Sunday, August 24, 2008

Currency Trade Is Where The Currency Is Bought And Sold

Category: Finance, Currency Trading.

The title is deceptive actually.



Currency Trade is where the currency is bought and sold. What is being talked about is that if you are holding substantial amounts of Pounds, or Dollars or the Euro, you can use, or other currency that currency to make money on your currency by trading. Just like stocks and shares are traded in the NYSE or the NASDAQ. In stocks and shares, you are buying into or exiting from the companies in which you are holding stocks and shares, based upon the stock movements in the Stock Exchange, again based on supply/ demand equations. The difference in the two is only one. You bought low and sold high, depending upon your perception of how much you wanted to cash in, and how much you wanted to retain in the long term.


Currency trading works exactly the same way as the stock market does, based on demand and supply, but was earlier restricted to banks only. This depended on the individual company AND the way the market indices were moving. They traded on currencies based on values and requirements and whether the economic situation in that currency was good or likely to be good or bad, etc. For this they have set up separate funds. Today with the world having gone global, and individual countries freeing up foreign exchange regulations, even private companies( corporates) can trade in currencies. Today, if the US dollar is fetching say 2 British Pounds Sterling, and it is expected that since the US economy is going down, then the holding of that dollar would fetch only 1 British Pound Sterling.


Conversely, if it is felt that the economy of the US is doing better than the British economy, one US Dollar could fetch as much as 5 British pound sterling. So you have lost one British Pound Sterling. So you now have an opportunity to use the ETFs or your portfolio manager to go in for currency trading. But if the dollar is going down, you would get much less, say only 100 pounds. If you put in say$ 100 you would be getting 200 British Pounds sterling. Normally in currency trading, a long term option is used. Generally, the managers use a basket of currencies to trade, that smoothens the ups and downs of the currency market.

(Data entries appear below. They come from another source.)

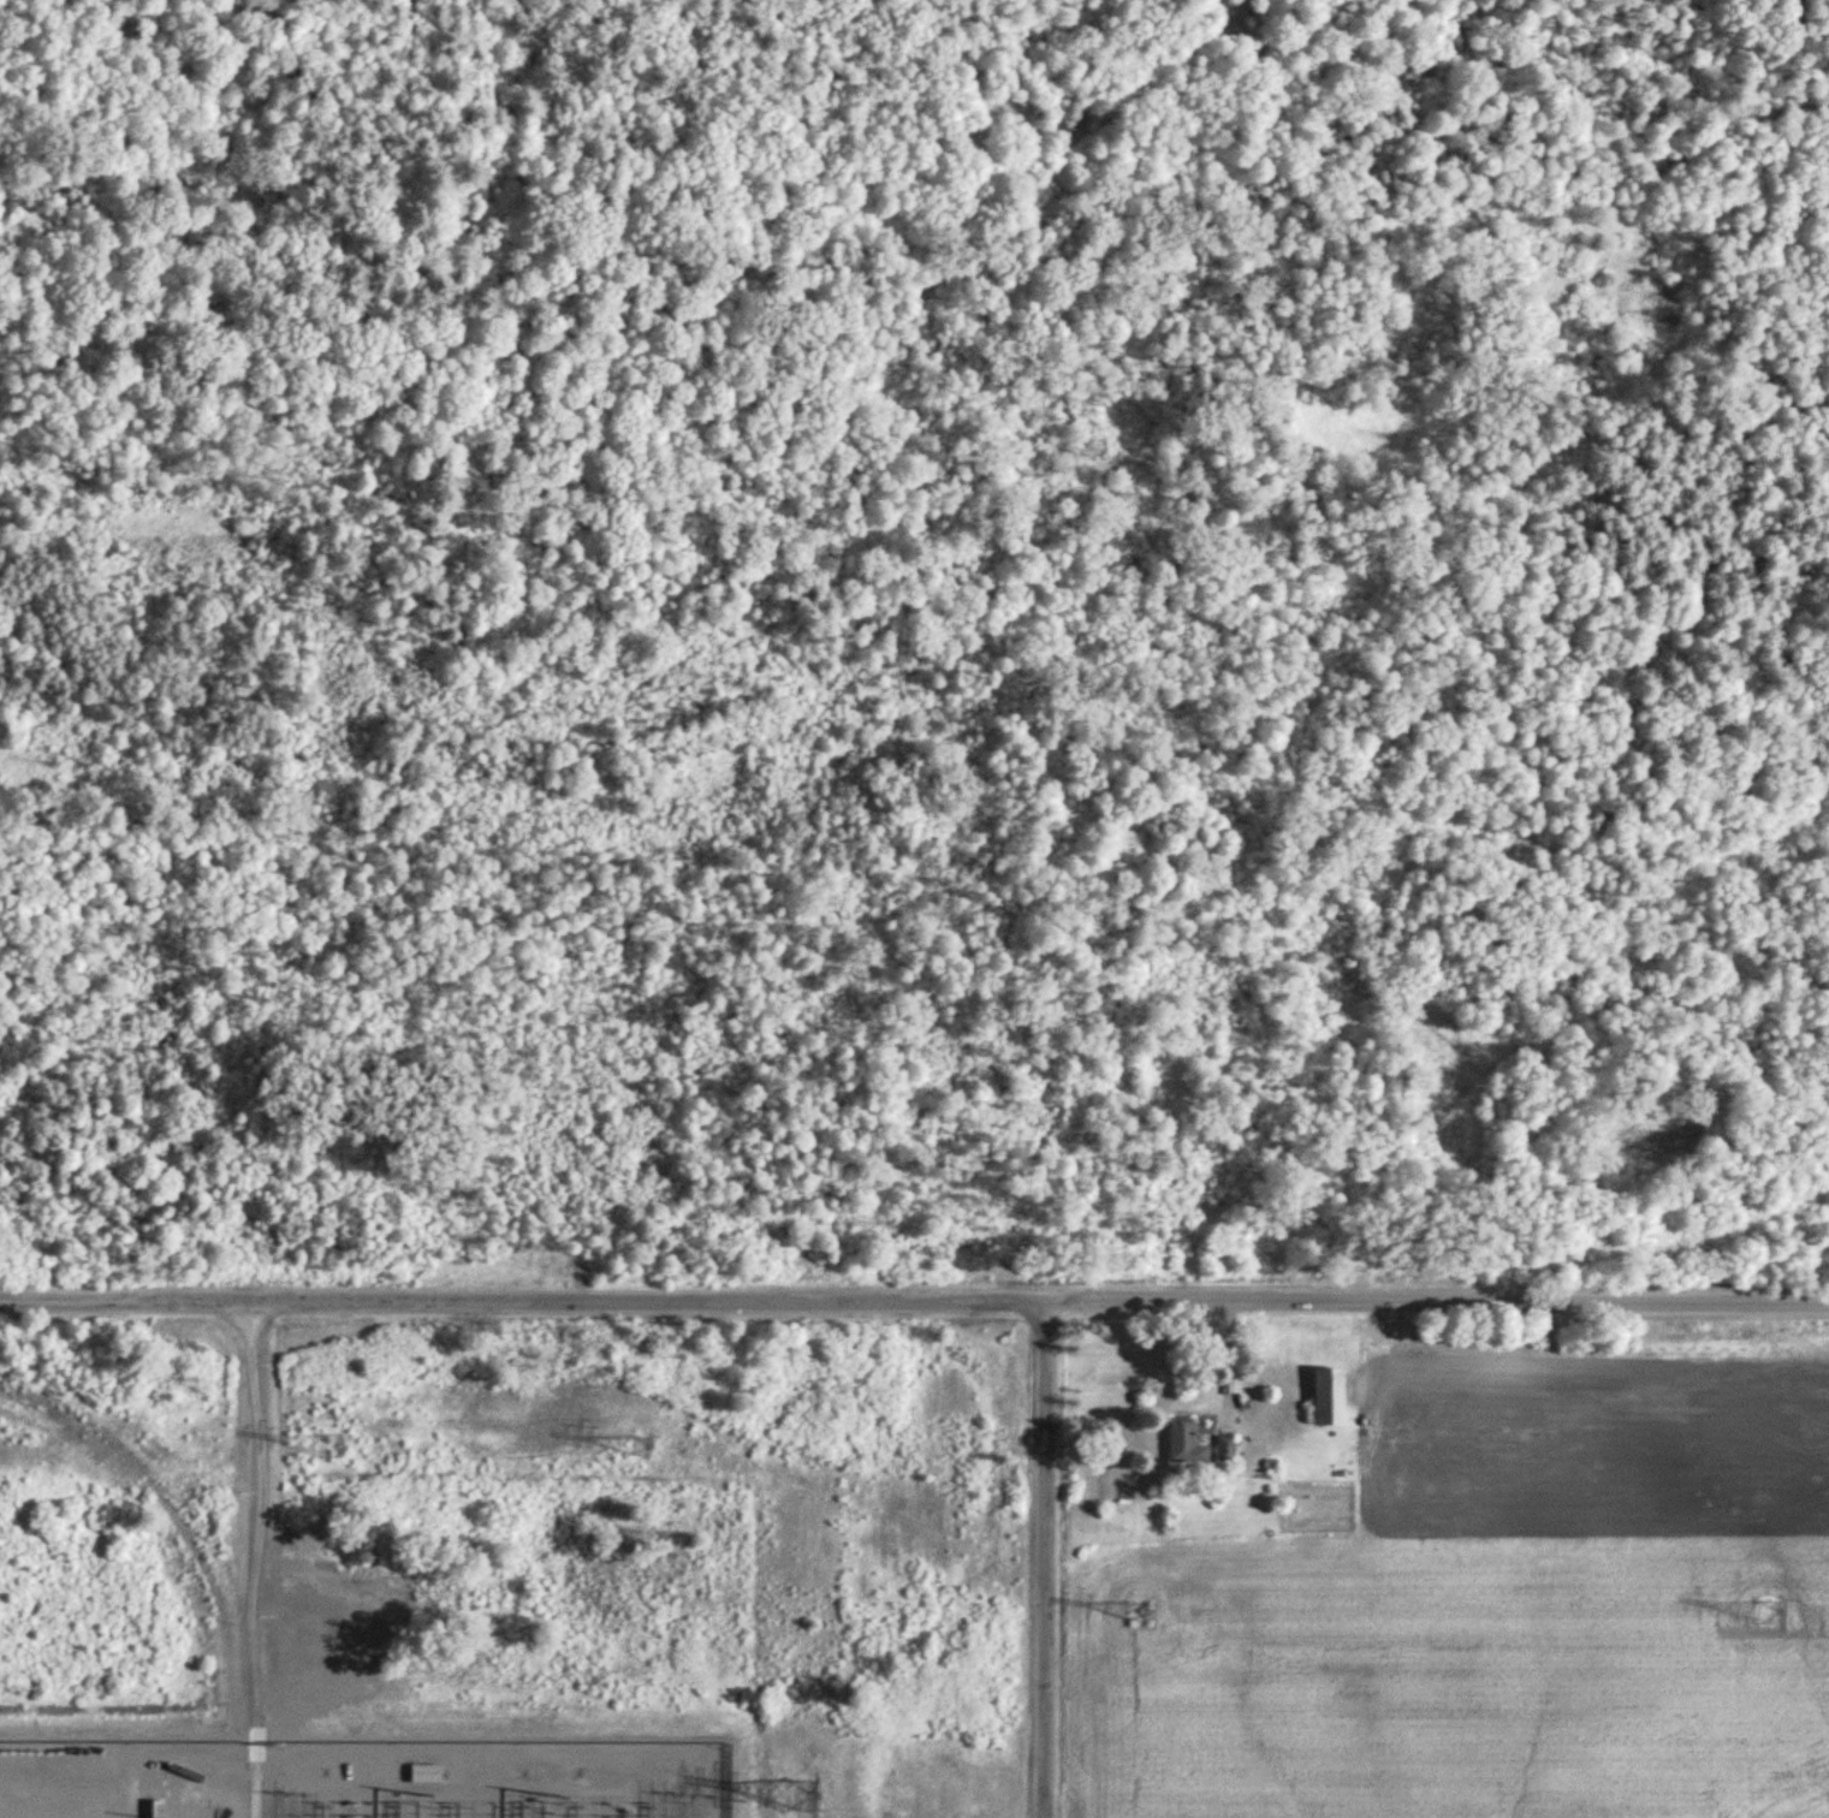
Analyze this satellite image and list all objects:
road: (523, 1301)
road: (1437, 1302)
building: (1327, 1398)
power tower: (331, 1444)
building: (1183, 1444)
building: (1225, 1448)
power tower: (646, 1451)
road: (257, 1521)
road: (1045, 1560)
power tower: (1141, 1614)
building: (1767, 1615)
power tower: (1767, 1616)
building: (424, 1773)
road: (259, 1780)
power substation: (363, 1780)
power tower: (802, 1798)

Because, it is based on long term indications of the currency of the country using it. Basket here means holding multiple currencies against which the dollar values goes up or down, and trade is accordingly conducted. That depends upon your countries Foreign Exchange Policy. As an individual, you will have to check whether you can yourself trade in the currency market. You will have to check it out with your investment group. But start slowly and hedge your bets always. If you are allowed, you can do pretty well.


It requires a lot of reading, keeping track of the global economy, and of course, your own economy your personal economy! Meanwhile, you can read up about it on various media, the internet, such as books, etc. Try it through your investment manager, and see for about six months what your return is.

Read more...

This Is Definitely What You Should Do In A Price Breakout - Finance and Currency Trading Blog:

Contracting bands warn that the market is about to trend: the bands first converge into a narrow neck, followed by a sharp price movement. A move that starts at one band normally carries through to the other, in a ranging market.

Preferably The Experts Having Years Of Expertise In Currency Trading - Finance and Currency Trading Articles:

Forex, the largest financial market of the world can fetch you money.

Again, This Strategy Is Aimed More At Day Trading - Finance and Currency Trading:

Trading the Forex markets has become one of the most popular activities among people from all walks in life but with the solid interest of gaining financial freedom away from the traditional environments of the office work.